So much is cracking open for me it’s difficult to settle down and try to write about it. I turned fifty in the midst of a great upheaval, and all around me the seas keep rising like mighty mountains, threatening the continued destruction of everything I’ve endeavored to construct to define myself. I’m hunkered down in my little raft, grabbing onto the gunwales and grinning like a mad fool, urging the storm on, shouting into the wind-driven spray, gibbering and dancing erratically, my eyes streaming with tears.
Nor have I learned moderation.
I’m beginning to think it is not to be found in me.
This spiritual path is my welcome undoing.
It is good that I didn’t understand what I was up to when I started out on it or I would have left the whole thing alone. I think that I really did believe that I was pretty much supergood, and smart and capable, and that really committing to a spiritual path would be like adding some really sweet and creamy frosting to a pretty wonderful cake- you know what I mean? That it would make me better tasting, more desirable, more attractive, all that. A better me, but, you know, still me.
What I’ve been in the process of discovering is that things are a little bit more dire than that. But also, confoundingly, much better than that, too. I am much, much worse than I’d ever been willing to see or admit, and yet, and yet, there’s this really limitless, profound, stainless, wise, compassionate aspect to my own fundamental nature that is vaster and more perfect than anything I could have imagined.
And what I’m experiencing right now is this kind of actual working of the teachings on me. I am engaged with full, unstinting commitment to this practice, and the results are manifesting. It is not anything you could describe as pleasant. It was horrifying to see, to really see, the lies I have been telling myself about myself just to get through the days. I have been engaged in this lifelong practice of subterfuge and posturing, lying to myself, lying to my loved ones, to my wife and daughter and everyone, about who and what I really was.
Maybe that’s overstating it a little bit- it’s not that there was a real other me inside- the real me was the false one, has been the false one. Now I’m left kind of in this empty landscape where what I was has been torn down, dismantled, the pieces carted off- a process for which I am profoundly grateful- but it’s unclear to me how to relate to this new place. It’s not that I am enlightened, or that all of my obscurations and defilements have been uprooted and purified, not that at all. But I think that I may be at a genuine starting point for discovering something profoundly true, a true way of being. One that is maybe not free from ego completely, but certainly is no longer enslaved by it, no longer blind to it- it is almost as if I’ve been cleaved in two and I can now really regard the creature that has been running the show for me for the last fifty years.
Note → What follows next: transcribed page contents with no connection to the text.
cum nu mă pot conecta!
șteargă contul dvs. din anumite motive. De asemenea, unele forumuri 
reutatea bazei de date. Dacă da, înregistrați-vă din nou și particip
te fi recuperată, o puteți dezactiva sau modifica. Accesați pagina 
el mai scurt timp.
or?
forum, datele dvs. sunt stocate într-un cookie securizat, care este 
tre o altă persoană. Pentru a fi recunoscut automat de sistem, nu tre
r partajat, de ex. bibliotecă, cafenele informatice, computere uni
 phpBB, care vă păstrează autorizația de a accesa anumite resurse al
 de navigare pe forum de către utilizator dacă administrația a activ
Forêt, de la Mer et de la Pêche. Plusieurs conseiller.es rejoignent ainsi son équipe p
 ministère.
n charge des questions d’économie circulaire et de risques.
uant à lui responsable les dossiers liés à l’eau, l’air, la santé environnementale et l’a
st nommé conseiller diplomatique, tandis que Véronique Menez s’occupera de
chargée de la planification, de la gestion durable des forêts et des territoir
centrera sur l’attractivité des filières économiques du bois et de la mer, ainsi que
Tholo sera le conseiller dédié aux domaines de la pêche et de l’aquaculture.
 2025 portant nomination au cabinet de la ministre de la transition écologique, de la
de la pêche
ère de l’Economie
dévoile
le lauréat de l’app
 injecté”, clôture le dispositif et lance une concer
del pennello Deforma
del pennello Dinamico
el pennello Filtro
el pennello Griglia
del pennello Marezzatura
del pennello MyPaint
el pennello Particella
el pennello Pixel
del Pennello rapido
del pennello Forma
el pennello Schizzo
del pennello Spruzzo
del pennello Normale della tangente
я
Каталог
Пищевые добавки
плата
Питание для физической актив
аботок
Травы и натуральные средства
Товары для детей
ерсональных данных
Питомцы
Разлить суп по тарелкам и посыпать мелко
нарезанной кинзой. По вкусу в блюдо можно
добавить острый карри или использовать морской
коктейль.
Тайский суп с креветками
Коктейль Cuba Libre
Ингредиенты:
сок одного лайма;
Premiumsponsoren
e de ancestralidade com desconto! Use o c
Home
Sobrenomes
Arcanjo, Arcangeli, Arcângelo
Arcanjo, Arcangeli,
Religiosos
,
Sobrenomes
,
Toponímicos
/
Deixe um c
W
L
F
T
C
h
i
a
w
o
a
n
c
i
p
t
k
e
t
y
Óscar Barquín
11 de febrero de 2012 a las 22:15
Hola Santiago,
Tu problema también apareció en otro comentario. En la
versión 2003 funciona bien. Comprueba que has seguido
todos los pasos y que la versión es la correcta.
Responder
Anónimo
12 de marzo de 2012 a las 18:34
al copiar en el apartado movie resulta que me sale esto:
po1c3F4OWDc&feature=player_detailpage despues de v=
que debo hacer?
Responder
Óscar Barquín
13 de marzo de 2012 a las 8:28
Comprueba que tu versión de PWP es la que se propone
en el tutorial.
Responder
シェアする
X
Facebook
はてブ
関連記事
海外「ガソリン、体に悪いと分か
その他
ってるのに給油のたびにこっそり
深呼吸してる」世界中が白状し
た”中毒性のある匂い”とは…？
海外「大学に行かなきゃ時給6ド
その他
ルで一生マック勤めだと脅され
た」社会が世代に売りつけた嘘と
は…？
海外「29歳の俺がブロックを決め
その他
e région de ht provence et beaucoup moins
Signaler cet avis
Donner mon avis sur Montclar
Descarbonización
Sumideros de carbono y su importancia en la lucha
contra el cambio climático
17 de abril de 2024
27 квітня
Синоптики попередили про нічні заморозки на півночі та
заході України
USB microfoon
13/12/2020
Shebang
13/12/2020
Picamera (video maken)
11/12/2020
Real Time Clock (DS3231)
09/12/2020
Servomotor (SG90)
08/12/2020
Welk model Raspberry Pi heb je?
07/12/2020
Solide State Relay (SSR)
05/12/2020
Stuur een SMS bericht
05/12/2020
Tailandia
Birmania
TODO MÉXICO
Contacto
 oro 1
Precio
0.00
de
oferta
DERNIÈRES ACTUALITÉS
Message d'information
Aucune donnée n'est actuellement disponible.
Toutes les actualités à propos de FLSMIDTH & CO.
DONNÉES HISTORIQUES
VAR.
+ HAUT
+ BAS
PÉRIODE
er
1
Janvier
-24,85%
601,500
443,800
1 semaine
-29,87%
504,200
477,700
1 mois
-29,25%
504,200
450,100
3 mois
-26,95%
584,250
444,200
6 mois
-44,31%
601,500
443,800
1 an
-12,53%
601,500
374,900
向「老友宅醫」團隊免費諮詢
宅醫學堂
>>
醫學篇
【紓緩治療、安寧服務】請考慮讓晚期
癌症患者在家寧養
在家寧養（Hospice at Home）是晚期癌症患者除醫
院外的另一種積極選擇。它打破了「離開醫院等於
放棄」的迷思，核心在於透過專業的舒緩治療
I imagine a vast, empty, windswept plain, two figures standing there- a dark, twisted, golem-like thing, wincing and shielding itself from imagined blows, but still somehow boastful and proud, and this new man, naked, blinking a little bit in the new light, unknown to himself and to this new world.
I wish that I could take credit for being this new man, for finding and casting out the golem hiding within me, but I can’t. It wasn’t my doing- I am as astounded as can be by the whole mess. I believed that I was the golem, but I saw myself as the golem sees himself, not as he really is. I thought I was beautiful, handsome, precious.
If you didn’t see that, it was your fault. You didn’t understand me.
Ah, but there was another kind of ignorance in play. I didn’t understand me. I was maybe the only one who couldn’t see my real self. Or couldn’t see that there was a real self in there, hidden and concealed by the golem.
To protect me. To shield me from the real world.
So, yeah, not really my doing, finding myself in this new land. I mean, yes, yes it is my doing on one level- I certainly asked to be revealed, I asked to be known to myself, I embarked upon the path wholeheartedly- but it is the path that has done the revealing.
I am relieved, I think is the best descriptor. Horrified, ashamed, regretful, yes, and frightened, uncertain, too. But full of curiosity, and light, and love. Love for myself, love for you, love for this world and everything in it. Love for Buddha and his teachings, love for the teachers, love for those who have gone before me and are helping show me the way.
I know this path isn’t for everyone, and I’m sorry if my bald enthusiasm for this path is off-putting for you in any way, but it is mine and it is the work I am here to do. I can’t imagine anything more useful to do with this life I’ve been given.
Thanks for listening!
May you be happy, may you be comforted in your time of need, may you be of comfort to others in their times of need, may we all know love as the very basis of our being.